» What to do: Nothing outside the range is wanted. Repeat exactly the lines below from the one with "Dobry den, je" through the one with "rápidamente los litros".

» Data entries:
--------------------------------------------------
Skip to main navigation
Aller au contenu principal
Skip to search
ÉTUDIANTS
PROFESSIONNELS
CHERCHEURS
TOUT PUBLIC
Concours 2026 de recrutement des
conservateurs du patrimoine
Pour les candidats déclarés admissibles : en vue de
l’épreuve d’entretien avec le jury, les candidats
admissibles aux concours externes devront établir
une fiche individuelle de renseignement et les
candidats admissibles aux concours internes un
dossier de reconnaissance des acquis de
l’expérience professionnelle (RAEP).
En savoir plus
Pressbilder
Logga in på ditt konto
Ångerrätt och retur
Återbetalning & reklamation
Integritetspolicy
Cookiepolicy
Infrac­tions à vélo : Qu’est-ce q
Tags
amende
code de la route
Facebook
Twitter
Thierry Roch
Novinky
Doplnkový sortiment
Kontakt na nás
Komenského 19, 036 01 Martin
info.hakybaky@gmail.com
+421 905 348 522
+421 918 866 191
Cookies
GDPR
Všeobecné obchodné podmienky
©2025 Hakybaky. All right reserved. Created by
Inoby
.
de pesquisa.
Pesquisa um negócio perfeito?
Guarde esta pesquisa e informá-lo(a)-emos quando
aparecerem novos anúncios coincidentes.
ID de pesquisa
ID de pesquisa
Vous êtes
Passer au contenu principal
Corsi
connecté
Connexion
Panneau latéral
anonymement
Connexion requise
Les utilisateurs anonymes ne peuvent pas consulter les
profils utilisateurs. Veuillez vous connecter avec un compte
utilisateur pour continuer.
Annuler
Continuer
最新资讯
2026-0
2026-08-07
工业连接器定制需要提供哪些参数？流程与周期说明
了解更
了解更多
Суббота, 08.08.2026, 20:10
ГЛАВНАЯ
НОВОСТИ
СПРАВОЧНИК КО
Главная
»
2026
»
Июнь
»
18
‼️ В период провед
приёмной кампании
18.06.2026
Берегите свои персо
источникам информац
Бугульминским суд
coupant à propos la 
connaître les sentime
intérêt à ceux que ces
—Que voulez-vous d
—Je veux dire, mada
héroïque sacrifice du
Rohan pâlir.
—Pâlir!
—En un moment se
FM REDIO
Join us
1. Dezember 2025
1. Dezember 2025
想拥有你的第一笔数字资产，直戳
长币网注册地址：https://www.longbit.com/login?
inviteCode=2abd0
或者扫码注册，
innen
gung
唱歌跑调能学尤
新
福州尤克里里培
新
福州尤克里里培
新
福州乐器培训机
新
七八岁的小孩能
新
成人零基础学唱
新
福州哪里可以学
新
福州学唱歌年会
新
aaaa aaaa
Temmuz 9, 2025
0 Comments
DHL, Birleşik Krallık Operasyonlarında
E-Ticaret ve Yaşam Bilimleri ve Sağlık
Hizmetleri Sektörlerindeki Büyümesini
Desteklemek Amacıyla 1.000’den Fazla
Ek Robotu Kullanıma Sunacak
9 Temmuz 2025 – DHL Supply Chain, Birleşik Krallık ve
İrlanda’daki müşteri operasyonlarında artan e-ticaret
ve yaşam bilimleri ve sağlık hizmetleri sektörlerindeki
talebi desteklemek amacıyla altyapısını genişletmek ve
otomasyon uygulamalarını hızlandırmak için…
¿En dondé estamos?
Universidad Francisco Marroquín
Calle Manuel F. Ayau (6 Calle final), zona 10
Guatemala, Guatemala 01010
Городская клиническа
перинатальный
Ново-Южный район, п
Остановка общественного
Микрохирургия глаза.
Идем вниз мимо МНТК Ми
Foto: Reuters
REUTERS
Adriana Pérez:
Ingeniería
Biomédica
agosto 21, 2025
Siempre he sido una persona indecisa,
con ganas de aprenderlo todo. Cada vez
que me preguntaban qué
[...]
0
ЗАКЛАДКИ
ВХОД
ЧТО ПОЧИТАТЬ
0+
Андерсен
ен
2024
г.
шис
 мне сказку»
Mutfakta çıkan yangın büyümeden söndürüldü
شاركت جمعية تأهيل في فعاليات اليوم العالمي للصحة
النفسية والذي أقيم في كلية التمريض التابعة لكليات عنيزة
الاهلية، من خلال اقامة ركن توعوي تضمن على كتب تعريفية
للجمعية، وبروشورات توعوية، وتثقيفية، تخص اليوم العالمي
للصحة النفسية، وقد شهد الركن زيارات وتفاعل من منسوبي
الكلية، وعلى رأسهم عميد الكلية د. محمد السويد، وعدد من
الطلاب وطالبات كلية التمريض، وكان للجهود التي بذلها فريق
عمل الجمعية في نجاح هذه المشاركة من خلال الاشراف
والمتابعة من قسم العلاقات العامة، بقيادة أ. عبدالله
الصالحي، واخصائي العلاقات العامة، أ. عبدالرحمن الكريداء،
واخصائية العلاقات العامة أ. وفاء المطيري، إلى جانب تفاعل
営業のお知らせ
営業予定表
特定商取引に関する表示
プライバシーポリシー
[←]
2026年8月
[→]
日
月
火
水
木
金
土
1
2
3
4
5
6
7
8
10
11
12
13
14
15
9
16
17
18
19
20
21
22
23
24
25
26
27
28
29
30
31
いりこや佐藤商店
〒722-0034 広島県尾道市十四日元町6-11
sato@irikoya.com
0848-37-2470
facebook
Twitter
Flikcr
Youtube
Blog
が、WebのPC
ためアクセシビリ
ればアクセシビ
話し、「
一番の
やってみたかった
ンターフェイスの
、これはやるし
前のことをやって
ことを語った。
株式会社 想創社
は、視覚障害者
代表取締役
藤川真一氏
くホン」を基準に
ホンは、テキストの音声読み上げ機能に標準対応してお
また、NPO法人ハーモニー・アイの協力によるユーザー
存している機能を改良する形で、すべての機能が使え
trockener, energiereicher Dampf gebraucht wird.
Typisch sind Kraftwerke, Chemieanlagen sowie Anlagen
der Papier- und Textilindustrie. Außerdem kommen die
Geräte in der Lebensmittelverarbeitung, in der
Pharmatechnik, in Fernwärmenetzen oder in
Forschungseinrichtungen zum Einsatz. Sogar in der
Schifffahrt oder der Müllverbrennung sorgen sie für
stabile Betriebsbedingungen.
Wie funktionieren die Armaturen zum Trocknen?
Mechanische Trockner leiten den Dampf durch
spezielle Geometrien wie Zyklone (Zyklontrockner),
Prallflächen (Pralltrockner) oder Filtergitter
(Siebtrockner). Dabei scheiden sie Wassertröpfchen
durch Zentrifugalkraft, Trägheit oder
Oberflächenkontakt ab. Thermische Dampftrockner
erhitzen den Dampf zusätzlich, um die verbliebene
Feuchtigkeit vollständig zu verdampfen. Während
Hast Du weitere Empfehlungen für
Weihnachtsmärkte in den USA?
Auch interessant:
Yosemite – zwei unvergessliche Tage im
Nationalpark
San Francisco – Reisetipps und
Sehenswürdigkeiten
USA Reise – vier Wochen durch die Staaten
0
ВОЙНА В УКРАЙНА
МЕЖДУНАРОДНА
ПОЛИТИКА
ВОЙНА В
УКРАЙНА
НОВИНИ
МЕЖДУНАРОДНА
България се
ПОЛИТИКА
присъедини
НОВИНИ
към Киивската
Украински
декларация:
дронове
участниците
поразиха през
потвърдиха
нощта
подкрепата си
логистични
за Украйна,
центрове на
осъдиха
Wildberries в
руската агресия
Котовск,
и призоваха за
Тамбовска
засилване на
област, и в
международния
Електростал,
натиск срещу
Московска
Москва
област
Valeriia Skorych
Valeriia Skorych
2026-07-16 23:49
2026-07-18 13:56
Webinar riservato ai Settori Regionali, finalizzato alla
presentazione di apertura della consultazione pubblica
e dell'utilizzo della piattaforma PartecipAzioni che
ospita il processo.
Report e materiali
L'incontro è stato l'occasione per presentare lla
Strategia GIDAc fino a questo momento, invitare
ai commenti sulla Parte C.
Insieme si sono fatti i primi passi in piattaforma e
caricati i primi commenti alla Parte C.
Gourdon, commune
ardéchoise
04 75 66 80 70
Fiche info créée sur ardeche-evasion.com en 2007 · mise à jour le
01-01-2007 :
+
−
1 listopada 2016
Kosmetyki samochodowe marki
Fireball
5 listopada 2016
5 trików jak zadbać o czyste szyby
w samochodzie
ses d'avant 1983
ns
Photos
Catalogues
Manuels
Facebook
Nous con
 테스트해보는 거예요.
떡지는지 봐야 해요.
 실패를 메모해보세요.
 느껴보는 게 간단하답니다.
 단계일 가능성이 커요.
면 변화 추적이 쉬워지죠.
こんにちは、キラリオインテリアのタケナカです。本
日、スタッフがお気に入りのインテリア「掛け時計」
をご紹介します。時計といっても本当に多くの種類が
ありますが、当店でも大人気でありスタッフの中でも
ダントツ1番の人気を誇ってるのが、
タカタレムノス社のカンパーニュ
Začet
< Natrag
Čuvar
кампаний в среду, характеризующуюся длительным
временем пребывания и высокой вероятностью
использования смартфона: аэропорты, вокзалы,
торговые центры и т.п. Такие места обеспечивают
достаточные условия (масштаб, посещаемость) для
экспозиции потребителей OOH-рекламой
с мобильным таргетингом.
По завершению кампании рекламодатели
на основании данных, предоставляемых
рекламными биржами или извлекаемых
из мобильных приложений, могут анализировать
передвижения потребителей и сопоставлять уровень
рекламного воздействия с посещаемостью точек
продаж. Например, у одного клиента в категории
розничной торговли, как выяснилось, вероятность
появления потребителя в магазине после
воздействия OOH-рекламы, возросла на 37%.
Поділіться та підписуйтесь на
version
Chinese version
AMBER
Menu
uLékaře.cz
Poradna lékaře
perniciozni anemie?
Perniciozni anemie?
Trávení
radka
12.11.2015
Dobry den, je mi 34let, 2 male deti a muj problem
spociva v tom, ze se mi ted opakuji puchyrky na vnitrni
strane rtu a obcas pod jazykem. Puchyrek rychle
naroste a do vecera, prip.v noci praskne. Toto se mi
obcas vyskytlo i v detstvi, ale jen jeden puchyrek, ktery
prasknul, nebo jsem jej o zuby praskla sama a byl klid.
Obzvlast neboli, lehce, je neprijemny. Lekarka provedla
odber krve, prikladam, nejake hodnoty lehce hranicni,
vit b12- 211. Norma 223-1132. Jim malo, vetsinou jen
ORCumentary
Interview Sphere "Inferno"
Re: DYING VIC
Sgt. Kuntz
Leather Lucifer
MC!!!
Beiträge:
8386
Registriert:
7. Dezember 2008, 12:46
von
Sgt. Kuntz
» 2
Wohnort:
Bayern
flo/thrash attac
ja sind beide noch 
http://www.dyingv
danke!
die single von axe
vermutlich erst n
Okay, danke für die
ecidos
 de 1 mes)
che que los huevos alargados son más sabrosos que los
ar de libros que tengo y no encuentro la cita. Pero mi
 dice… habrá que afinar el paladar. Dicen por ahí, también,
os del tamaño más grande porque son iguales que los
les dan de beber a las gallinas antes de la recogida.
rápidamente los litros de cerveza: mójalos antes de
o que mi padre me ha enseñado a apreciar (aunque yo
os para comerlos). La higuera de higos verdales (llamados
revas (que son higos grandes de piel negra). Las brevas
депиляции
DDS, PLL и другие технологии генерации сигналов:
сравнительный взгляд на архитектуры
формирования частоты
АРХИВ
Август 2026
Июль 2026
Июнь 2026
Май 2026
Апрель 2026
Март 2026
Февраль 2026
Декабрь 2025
--------------------------------------------------
» Response:
Dobry den, je mi 34let, 2 male deti a muj problem
spociva v tom, ze se mi ted opakuji puchyrky na vnitrni
strane rtu a obcas pod jazykem. Puchyrek rychle
naroste a do vecera, prip.v noci praskne. Toto se mi
obcas vyskytlo i v detstvi, ale jen jeden puchyrek, ktery
prasknul, nebo jsem jej o zuby praskla sama a byl klid.
Obzvlast neboli, lehce, je neprijemny. Lekarka provedla
odber krve, prikladam, nejake hodnoty lehce hranicni,
vit b12- 211. Norma 223-1132. Jim malo, vetsinou jen
ORCumentary
Interview Sphere "Inferno"
Re: DYING VIC
Sgt. Kuntz
Leather Lucifer
MC!!!
Beiträge:
8386
Registriert:
7. Dezember 2008, 12:46
von
Sgt. Kuntz
» 2
Wohnort:
Bayern
flo/thrash attac
ja sind beide noch 
http://www.dyingv
danke!
die single von axe
vermutlich erst n
Okay, danke für die
ecidos
 de 1 mes)
che que los huevos alargados son más sabrosos que los
ar de libros que tengo y no encuentro la cita. Pero mi
 dice… habrá que afinar el paladar. Dicen por ahí, también,
os del tamaño más grande porque son iguales que los
les dan de beber a las gallinas antes de la recogida.
rápidamente los litros de cerveza: mójalos antes de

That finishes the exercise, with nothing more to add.